Task item: In the material, update the lines from the one with "now set out" up to and including the one with "Community leaf piles" by changing "gardeners" to "home growers" and leaving everything else as it is. Return only those lines.
Segment Open
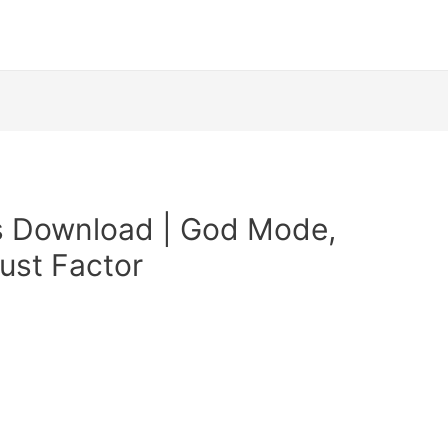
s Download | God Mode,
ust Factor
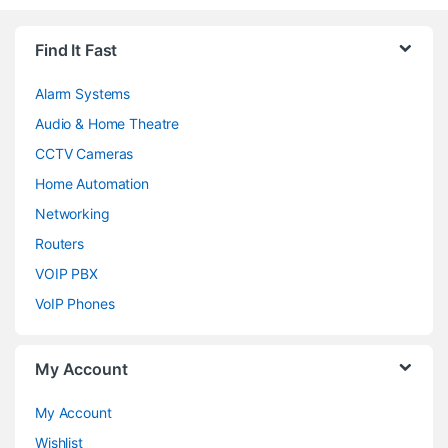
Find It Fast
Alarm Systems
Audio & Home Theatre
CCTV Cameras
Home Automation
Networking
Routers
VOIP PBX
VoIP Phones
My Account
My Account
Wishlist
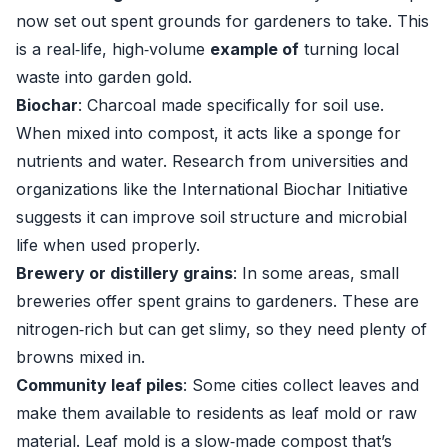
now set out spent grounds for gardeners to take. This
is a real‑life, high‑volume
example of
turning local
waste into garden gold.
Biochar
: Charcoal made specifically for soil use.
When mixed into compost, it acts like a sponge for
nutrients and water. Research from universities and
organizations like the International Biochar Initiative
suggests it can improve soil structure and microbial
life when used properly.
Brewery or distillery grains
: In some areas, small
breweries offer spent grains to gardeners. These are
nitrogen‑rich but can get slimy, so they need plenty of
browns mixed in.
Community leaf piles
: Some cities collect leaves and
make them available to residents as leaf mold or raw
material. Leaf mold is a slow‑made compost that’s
Segment Closed
Segment Open
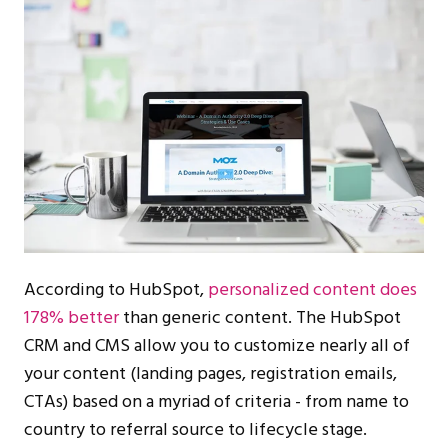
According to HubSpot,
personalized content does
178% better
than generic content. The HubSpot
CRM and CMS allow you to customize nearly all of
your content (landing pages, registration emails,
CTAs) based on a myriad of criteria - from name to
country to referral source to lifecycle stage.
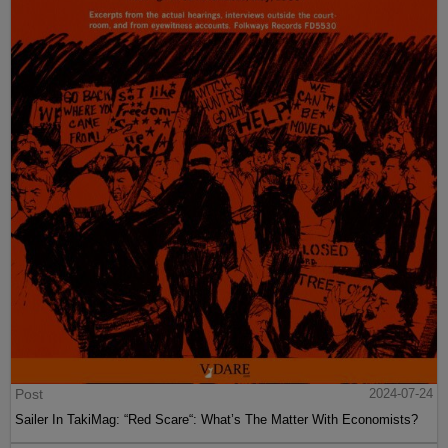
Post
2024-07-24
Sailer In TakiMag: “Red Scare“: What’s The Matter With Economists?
Segment Closed
Answer box:
now set out spent grounds for home growers to take. This
is a real‑life, high‑volume
example of
turning local
waste into garden gold.
Biochar
: Charcoal made specifically for soil use.
When mixed into compost, it acts like a sponge for
nutrients and water. Research from universities and
organizations like the International Biochar Initiative
suggests it can improve soil structure and microbial
life when used properly.
Brewery or distillery grains
: In some areas, small
breweries offer spent grains to home growers. These are
nitrogen‑rich but can get slimy, so they need plenty of
browns mixed in.
Community leaf piles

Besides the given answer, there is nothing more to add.